[Opening Supplied material section]

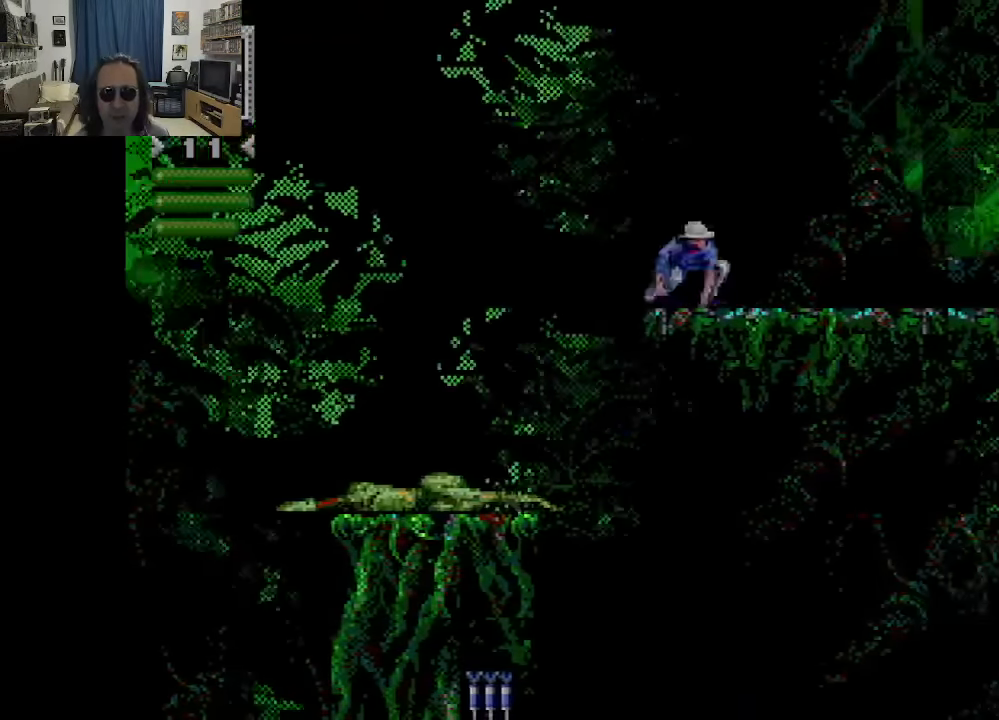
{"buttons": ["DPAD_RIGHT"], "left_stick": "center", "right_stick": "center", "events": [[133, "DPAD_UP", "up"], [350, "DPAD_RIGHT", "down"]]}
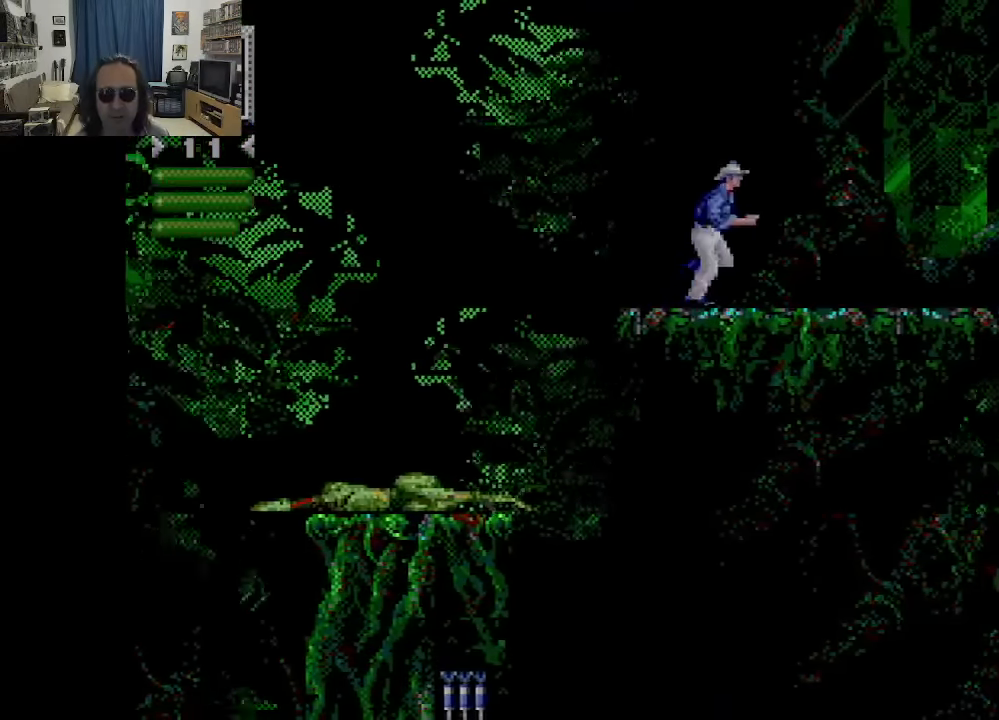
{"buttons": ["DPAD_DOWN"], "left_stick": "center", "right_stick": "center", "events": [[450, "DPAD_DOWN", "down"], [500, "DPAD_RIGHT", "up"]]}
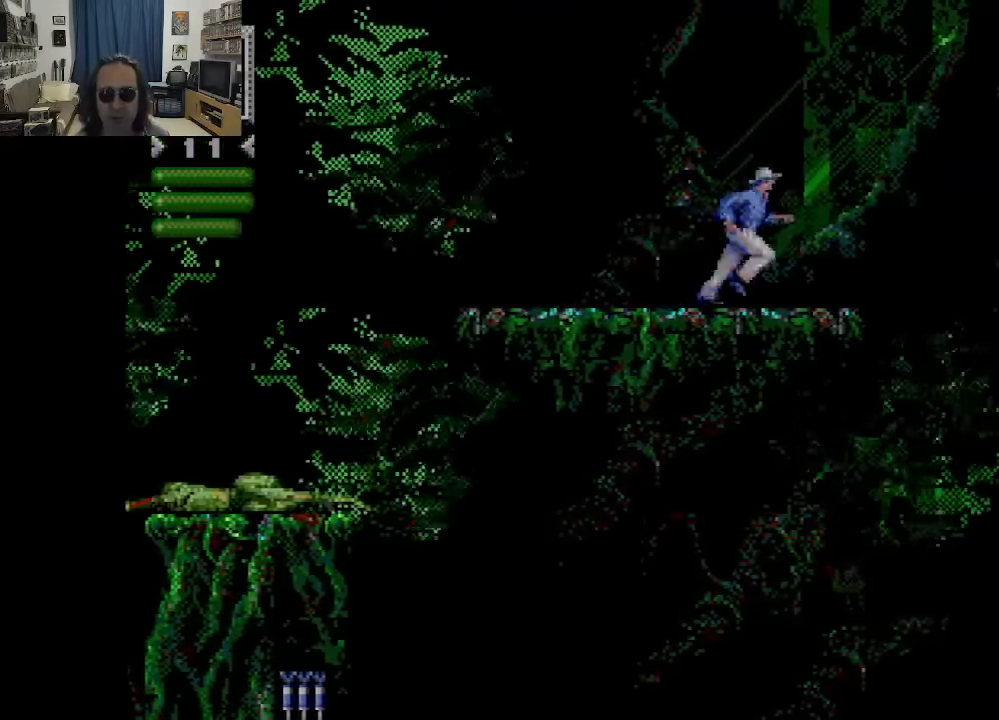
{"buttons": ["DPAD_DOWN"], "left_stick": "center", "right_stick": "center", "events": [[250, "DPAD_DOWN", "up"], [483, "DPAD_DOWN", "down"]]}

[Closing Supplied material section]

• The problem:
Without the pictures, repeat every line of the material above exactly.

• Solved exercise:
{"buttons": ["DPAD_RIGHT"], "left_stick": "center", "right_stick": "center", "events": [[133, "DPAD_UP", "up"], [350, "DPAD_RIGHT", "down"]]}
{"buttons": ["DPAD_DOWN"], "left_stick": "center", "right_stick": "center", "events": [[450, "DPAD_DOWN", "down"], [500, "DPAD_RIGHT", "up"]]}
{"buttons": ["DPAD_DOWN"], "left_stick": "center", "right_stick": "center", "events": [[250, "DPAD_DOWN", "up"], [483, "DPAD_DOWN", "down"]]}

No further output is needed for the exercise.